By the early 1990s, Ortasse wanted to revive interest in L.A.’s rich, but waning, Sephardic tradition. He had an idea: a choir. He partnered with the rabbi at what was then the Sephardic Hebrew Center to put out a call for members. Eventually, sign-ups started to trickle in. 

Then there was the question of what music they would sing. Ortasse pored over songbooks in libraries, dug through dusty files, and asked Sephardic cantors and acquaintances in Israel and Europe to recall melodies passed down from previous generations. 

“It was not an easy task,” Ortasse recalled. “I scratched around. I collected whatever I could lay my hands on. When you decide to do something like this, you don’t leave a stone unturned.”

Politics pushed him away from the fledgling choir when the center merged with another synagogue, but Ortasse regrouped and founded Kol Sephardic Choir as an independent entity in 1992. The group began with a dozen members who met at the Westside Jewish Community Center to sing Ladino songs. Since then, the choir has hired a music director and professional flamenco dancers, performed at the Dorothy Chandler Pavilion twice and recorded a CD. 

Today, the choir is about one-third Sephardi. The rest are mostly Ashkenazi; one is Catholic. Members range in age from their 30s to 80s. 

Venus Kapuya, one of the original members, joined to rekindle a connection to her own Sephardic roots. She remembered many of the songs from her childhood in Turkey. 

“I used to hear them from my mom,” Kapuya said. “Sometimes she would tell me stories about how my grandmother sang them while she was doing her sewing; she would keep rhythm with the sewing machine.”

Elizabeth Martínez didn’t know she had a Jewish background until she joined the choir four years ago. Raised Catholic in a Mexican-American family, Martínez grew up singing in Spanish and English. She found her way to Kol Sephardic Choir through a friend, the ensemble’s pianist. When she showed up to practice, the first strains of music stirred something inside her. 

“I had this lightning-bolt moment,” Martínez recalled. “There were a couple of songs that I knew, and I wasn’t sure why.”

She examined her family’s background with her father and found uncanny similarities: knowledge of Ladino folk songs, for one, and family names that were Sephardic in origin. Like many descendents of Sephardic Jews who survived by hiding their faith, she had never been told. 

“I grew up knowing that some people in Mexico have menorahs, and they don’t know what they’re for,” she said. “Singing with this choir has filled in some gaps. It has been a really spiritual and enlightening experience.”

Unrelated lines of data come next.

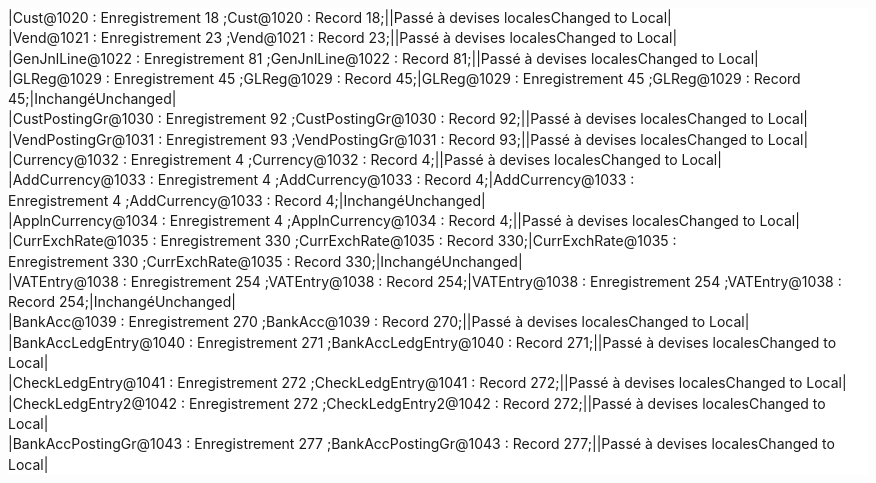 |<span data-ttu-id="1f374-132">Cust@1020 : Enregistrement 18 ;</span><span class="sxs-lookup"><span data-stu-id="1f374-132">Cust@1020 : Record 18;</span></span>||<span data-ttu-id="1f374-133">Passé à devises locales</span><span class="sxs-lookup"><span data-stu-id="1f374-133">Changed to Local</span></span>|  
|<span data-ttu-id="1f374-134">Vend@1021 : Enregistrement 23 ;</span><span class="sxs-lookup"><span data-stu-id="1f374-134">Vend@1021 : Record 23;</span></span>||<span data-ttu-id="1f374-135">Passé à devises locales</span><span class="sxs-lookup"><span data-stu-id="1f374-135">Changed to Local</span></span>|  
|<span data-ttu-id="1f374-136">GenJnlLine@1022 : Enregistrement 81 ;</span><span class="sxs-lookup"><span data-stu-id="1f374-136">GenJnlLine@1022 : Record 81;</span></span>||<span data-ttu-id="1f374-137">Passé à devises locales</span><span class="sxs-lookup"><span data-stu-id="1f374-137">Changed to Local</span></span>|  
|<span data-ttu-id="1f374-138">GLReg@1029 : Enregistrement 45 ;</span><span class="sxs-lookup"><span data-stu-id="1f374-138">GLReg@1029 : Record 45;</span></span>|<span data-ttu-id="1f374-139">GLReg@1029 : Enregistrement 45 ;</span><span class="sxs-lookup"><span data-stu-id="1f374-139">GLReg@1029 : Record 45;</span></span>|<span data-ttu-id="1f374-140">Inchangé</span><span class="sxs-lookup"><span data-stu-id="1f374-140">Unchanged</span></span>|  
|<span data-ttu-id="1f374-141">CustPostingGr@1030 : Enregistrement 92 ;</span><span class="sxs-lookup"><span data-stu-id="1f374-141">CustPostingGr@1030 : Record 92;</span></span>||<span data-ttu-id="1f374-142">Passé à devises locales</span><span class="sxs-lookup"><span data-stu-id="1f374-142">Changed to Local</span></span>|  
|<span data-ttu-id="1f374-143">VendPostingGr@1031 : Enregistrement 93 ;</span><span class="sxs-lookup"><span data-stu-id="1f374-143">VendPostingGr@1031 : Record 93;</span></span>||<span data-ttu-id="1f374-144">Passé à devises locales</span><span class="sxs-lookup"><span data-stu-id="1f374-144">Changed to Local</span></span>|  
|<span data-ttu-id="1f374-145">Currency@1032 : Enregistrement 4 ;</span><span class="sxs-lookup"><span data-stu-id="1f374-145">Currency@1032 : Record 4;</span></span>||<span data-ttu-id="1f374-146">Passé à devises locales</span><span class="sxs-lookup"><span data-stu-id="1f374-146">Changed to Local</span></span>|  
|<span data-ttu-id="1f374-147">AddCurrency@1033 : Enregistrement 4 ;</span><span class="sxs-lookup"><span data-stu-id="1f374-147">AddCurrency@1033 : Record 4;</span></span>|<span data-ttu-id="1f374-148">AddCurrency@1033 : Enregistrement 4 ;</span><span class="sxs-lookup"><span data-stu-id="1f374-148">AddCurrency@1033 : Record 4;</span></span>|<span data-ttu-id="1f374-149">Inchangé</span><span class="sxs-lookup"><span data-stu-id="1f374-149">Unchanged</span></span>|  
|<span data-ttu-id="1f374-150">ApplnCurrency@1034 : Enregistrement 4 ;</span><span class="sxs-lookup"><span data-stu-id="1f374-150">ApplnCurrency@1034 : Record 4;</span></span>||<span data-ttu-id="1f374-151">Passé à devises locales</span><span class="sxs-lookup"><span data-stu-id="1f374-151">Changed to Local</span></span>|  
|<span data-ttu-id="1f374-152">CurrExchRate@1035 : Enregistrement 330 ;</span><span class="sxs-lookup"><span data-stu-id="1f374-152">CurrExchRate@1035 : Record 330;</span></span>|<span data-ttu-id="1f374-153">CurrExchRate@1035 : Enregistrement 330 ;</span><span class="sxs-lookup"><span data-stu-id="1f374-153">CurrExchRate@1035 : Record 330;</span></span>|<span data-ttu-id="1f374-154">Inchangé</span><span class="sxs-lookup"><span data-stu-id="1f374-154">Unchanged</span></span>|  
|<span data-ttu-id="1f374-155">VATEntry@1038 : Enregistrement 254 ;</span><span class="sxs-lookup"><span data-stu-id="1f374-155">VATEntry@1038 : Record 254;</span></span>|<span data-ttu-id="1f374-156">VATEntry@1038 : Enregistrement 254 ;</span><span class="sxs-lookup"><span data-stu-id="1f374-156">VATEntry@1038 : Record 254;</span></span>|<span data-ttu-id="1f374-157">Inchangé</span><span class="sxs-lookup"><span data-stu-id="1f374-157">Unchanged</span></span>|  
|<span data-ttu-id="1f374-158">BankAcc@1039 : Enregistrement 270 ;</span><span class="sxs-lookup"><span data-stu-id="1f374-158">BankAcc@1039 : Record 270;</span></span>||<span data-ttu-id="1f374-159">Passé à devises locales</span><span class="sxs-lookup"><span data-stu-id="1f374-159">Changed to Local</span></span>|  
|<span data-ttu-id="1f374-160">BankAccLedgEntry@1040 : Enregistrement 271 ;</span><span class="sxs-lookup"><span data-stu-id="1f374-160">BankAccLedgEntry@1040 : Record 271;</span></span>||<span data-ttu-id="1f374-161">Passé à devises locales</span><span class="sxs-lookup"><span data-stu-id="1f374-161">Changed to Local</span></span>|  
|<span data-ttu-id="1f374-162">CheckLedgEntry@1041 : Enregistrement 272 ;</span><span class="sxs-lookup"><span data-stu-id="1f374-162">CheckLedgEntry@1041 : Record 272;</span></span>||<span data-ttu-id="1f374-163">Passé à devises locales</span><span class="sxs-lookup"><span data-stu-id="1f374-163">Changed to Local</span></span>|  
|<span data-ttu-id="1f374-164">CheckLedgEntry2@1042 : Enregistrement 272 ;</span><span class="sxs-lookup"><span data-stu-id="1f374-164">CheckLedgEntry2@1042 : Record 272;</span></span>||<span data-ttu-id="1f374-165">Passé à devises locales</span><span class="sxs-lookup"><span data-stu-id="1f374-165">Changed to Local</span></span>|  
|<span data-ttu-id="1f374-166">BankAccPostingGr@1043 : Enregistrement 277 ;</span><span class="sxs-lookup"><span data-stu-id="1f374-166">BankAccPostingGr@1043 : Record 277;</span></span>||<span data-ttu-id="1f374-167">Passé à devises locales</span><span class="sxs-lookup"><span data-stu-id="1f374-167">Changed to Local</span></span>|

Each piece in the choir’s repertoire illuminates some aspect of life in the Sephardic communities of yore and also carries the stories of those who took the songs with them after the expulsion from Spain. “Arvoles Yoran Por Luvias,” for example, a cry of longing by a lover leaving on a journey, was sung by Sephardic Jews during the Holocaust as they boarded trains bound for concentration camps, Ortasse said. When the choir performs the song, lyrics like, “What will become of me?” follow the recorded screech of a train on its tracks. 

Music makes the strongest case for the preservation of Sephardic culture, Ortasse believes. 

“Music transcends,” he said. “Music, art — these are the things that everybody can relate to. You don’t have to be Italian to enjoy an Italian opera.”

Margarita Kligerman had “no idea what Ladino was, what Sephardic was,” when she joined the choir 12 years ago, she said. But the native of Tashkent, Uzbekistan, recognized what she calls “the Jewish soul.”

“I fell in love with the music. I’m Ashkenazi, but music is music; it doesn’t matter what I am,” Kligerman said. “When I stand on the stage and sing, I see people’s eyes looking at us, hungry for something spiritual in the music. People who come to one concert follow us to the next concert. We’re all so different; we come from different countries, speak different languages. But this is what we have in common — love for this music.”

Ortasse hopes to send the choir on the road someday, traveling with musicians, artists and performers to showcase the flavors of Sephardic Judaism. “My goal is to not let it die,” he said. “It’s not just a song or a language — it’s a way of life.”